--- a/text/ncat.tex Fri Aug 12 10:00:59 2011 -0600
+++ b/text/ncat.tex Sun Sep 25 14:44:38 2011 -0600
@@ -3,10 +3,10 @@
\def\xxpar#1#2{\smallskip\noindent{\bf #1} {\it #2} \smallskip}
\def\mmpar#1#2#3{\smallskip\noindent{\bf #1} (#2). {\it #3} \smallskip}
-\section{Disk-like \texorpdfstring{$n$}{n}-categories and their modules}
+\section{\texorpdfstring{$n$}{n}-categories and their modules}
\label{sec:ncats}
-\subsection{Definition of disk-like \texorpdfstring{$n$}{n}-categories}
+\subsection{Definition of \texorpdfstring{$n$}{n}-categories}
\label{ss:n-cat-def}
Before proceeding, we need more appropriate definitions of $n$-categories,
@@ -32,11 +32,11 @@
\medskip
-The axioms for a disk-like $n$-category are spread throughout this section.
-Collecting these together, a disk-like $n$-category is a gadget satisfying Axioms \ref{axiom:morphisms},
+The axioms for an $n$-category are spread throughout this section.
+Collecting these together, an $n$-category is a gadget satisfying Axioms \ref{axiom:morphisms},
\ref{nca-boundary}, \ref{axiom:composition}, \ref{nca-assoc}, \ref{axiom:product}, \ref{axiom:extended-isotopies} and \ref{axiom:vcones}.
-For an enriched disk-like $n$-category we add Axiom \ref{axiom:enriched}.
-For an $A_\infty$ disk-like $n$-category, we replace
+For an enriched $n$-category we add Axiom \ref{axiom:enriched}.
+For an $A_\infty$ $n$-category, we replace
Axiom \ref{axiom:extended-isotopies} with Axiom \ref{axiom:families}.
Strictly speaking, before we can state the axioms for $k$-morphisms we need all the axioms
@@ -88,7 +88,7 @@
%\nn{need to check whether this makes much difference}
(If smooth, ``homeomorphism" should be read ``diffeomorphism", and we would need
to be fussier about corners and boundaries.)
-For each flavor of manifold there is a corresponding flavor of disk-like $n$-category.
+For each flavor of manifold there is a corresponding flavor of $n$-category.
For simplicity, we will concentrate on the case of PL unoriented manifolds.
An ambitious reader may want to keep in mind two other classes of balls.
@@ -814,8 +814,8 @@
\medskip
-This completes the definition of a disk-like $n$-category.
-Next we define enriched disk-like $n$-categories.
+This completes the definition of an $n$-category.
+Next we define enriched $n$-categories.
\medskip
@@ -844,7 +844,7 @@
For convenience, we will also assume that the objects of our auxiliary category are sets with extra structure.
(Otherwise, stating the axioms for identity morphisms becomes more cumbersome.)
-Before stating the revised axioms for a disk-like $n$-category enriched in a distributive monoidal category,
+Before stating the revised axioms for an $n$-category enriched in a distributive monoidal category,
we need a preliminary definition.
Once we have the above $n$-category axioms for $n{-}1$-morphisms, we can define the
category $\bbc$ of {\it $n$-balls with boundary conditions}.

**Short problem 1**:
For each statement about the LaTeX diff, answer yes or no and quote the words that decide it. (a) The revised section title no longer contains "Disk-like". (b) For an $A_\infty$ $n$-category, Axiom extended-isotopies is replaced with Axiom families. (c) The authors say they will concentrate on smooth oriented manifolds.
The listing has no connection to the LaTeX diff.

(Rows of spatial question data)
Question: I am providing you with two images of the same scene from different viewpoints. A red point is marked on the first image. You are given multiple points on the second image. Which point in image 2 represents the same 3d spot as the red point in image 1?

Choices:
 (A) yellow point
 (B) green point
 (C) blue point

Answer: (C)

==

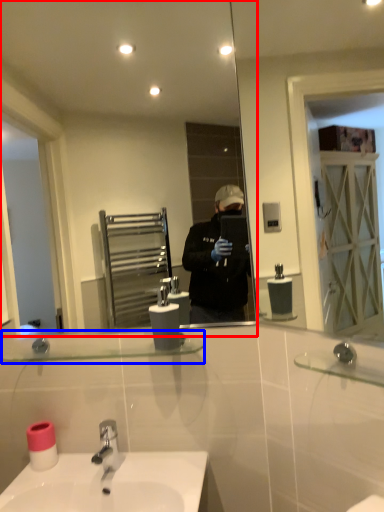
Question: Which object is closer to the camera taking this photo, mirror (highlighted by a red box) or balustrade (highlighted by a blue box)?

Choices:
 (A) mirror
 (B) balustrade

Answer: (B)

**Short problem 2**:
Arrange the lines of the listing from the line with "Question: I am" to the line with "(C) blue point" as a numbered list, leaving out blank lines.

**Full solution 1**:
(a) Yes: "+\section{\texorpdfstring{$n$}{n}-categories and their modules}"
(b) Yes: "Axiom \ref{axiom:extended-isotopies} with Axiom \ref{axiom:families}"
(c) No: "For simplicity, we will concentrate on the case of PL unoriented manifolds."

**Full solution 2**:
1. Question: I am providing you with two images of the same scene from different viewpoints. A red point is marked on the first image. You are given multiple points on the second image. Which point in image 2 represents the same 3d spot as the red point in image 1?
2. Choices:
3.  (A) yellow point
4.  (B) green point
5.  (C) blue point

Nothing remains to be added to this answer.